Mozambique: IDP families in fear, as a Pemba huge ditch grows with the rains
Photo: Ikweli
The Mozambican Support Association for Women and Girls (OPHENTA) in Nampula on Thursday organised a discussion on the safety of women in the informal trade sector in the most important municipality of the northern part of the country.
Women resort to the informal economy to meet their daily needs, and should therefore be protected, OPHENTA programme officer Marlene Julane said at the opening of the virtual meeting.
Julane said that the women in informal trade recurrently complain of the lack of space to conduct business, of compulsory removal from the streets, of their products being seized, and various other violations.
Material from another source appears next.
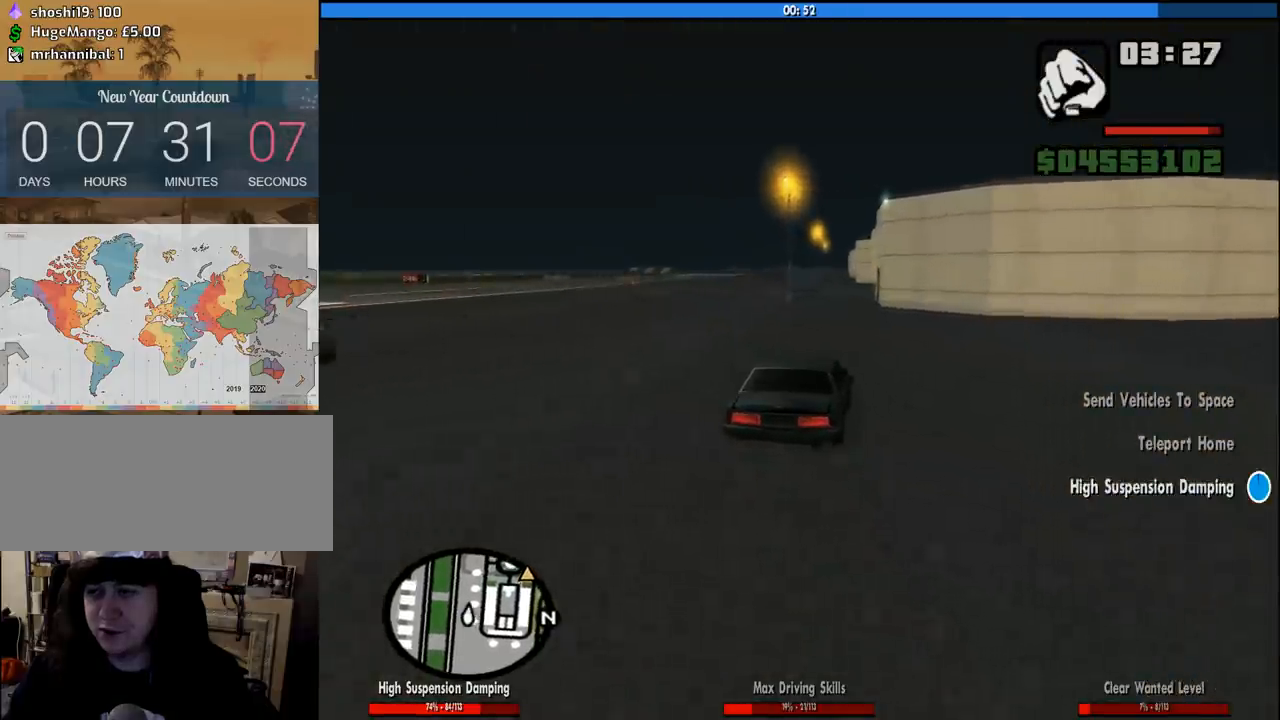
{"keys": ["w"], "mouse": [], "events": [[316, "a", "down"], [366, "a", "up"]]}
The meeting served to bridge the gap between women in the informal trade sector and Nampula municipal structures, so as to jointly study how to protect them.
The president of the Association of Women Practitioners of Informal Trade, Ana Henriqueta Rachide, said that women experienced violence on a daily basis, and had been facing additional difficulties as a result of the Covid-19 pandemic.
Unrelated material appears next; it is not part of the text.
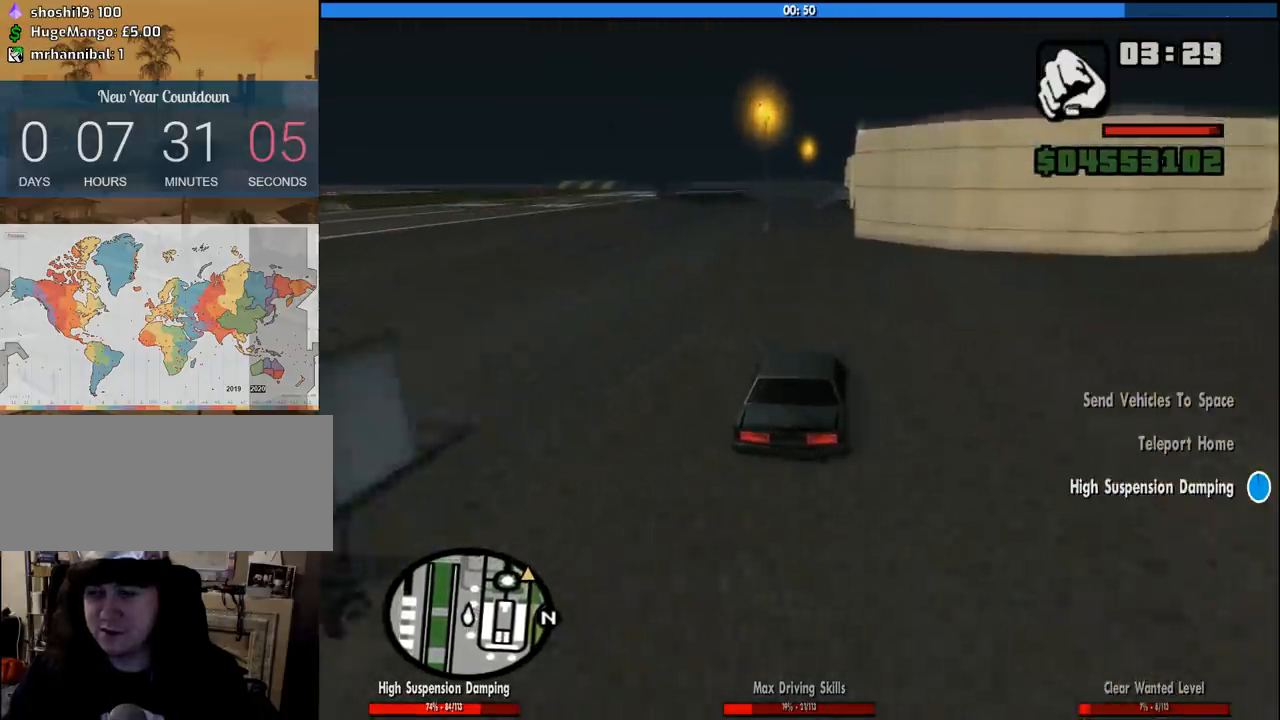
{"keys": ["w"], "mouse": [], "events": []}
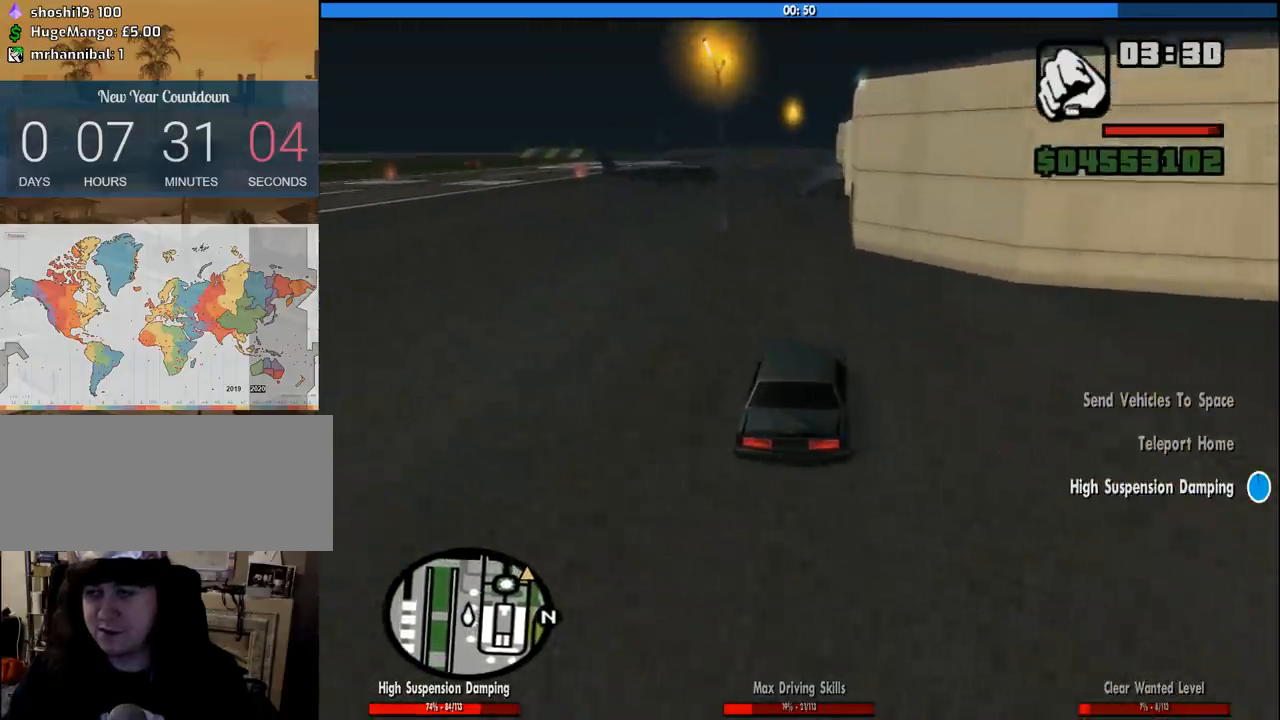
{"keys": ["a", "w"], "mouse": [], "events": [[200, "a", "down"]]}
Women were robbed as they returned home after work, and the municipal and inspection police had been seizing their goods.
Several women vendors gave evidence at the meeting, the dominant topic being the inhuman treatment they suffered at the hands of municipal police officers.
One vendor trading at the entrance to the station in the Mutauanha neighbourhood said that violence by municipal police was routine. “I’m a widow, where will I end up with my children?” Melita Lino asked.
The pandemic was also cited as one of the problems that informal women traders. “We have been suffering since the coronavirus matters started,” Lino said. “We are asking for ‘barracas’. We want stalls, so that we can be left in peace.”
Nampula Municipal Council Director of Communication and Image Nelson Carvalho reviewed the Municipal Code of Ordinances, focussing on article 45, which regulates cleanliness in public places.
Carvalho said that informal traders had not been helping maintain hygiene standards in the municipality. “The vendors practice commerce in the streets, in violation of ordinances, and without observing minimum hygiene requirements,” Carvalho said.
The Nampula Municipal Council member also said that force would be used to “guarantee the safety of the vendors themselves”, mentioning particularly Avenida do Trabalho near the railway station, which, he said, became impassable when trains arrive.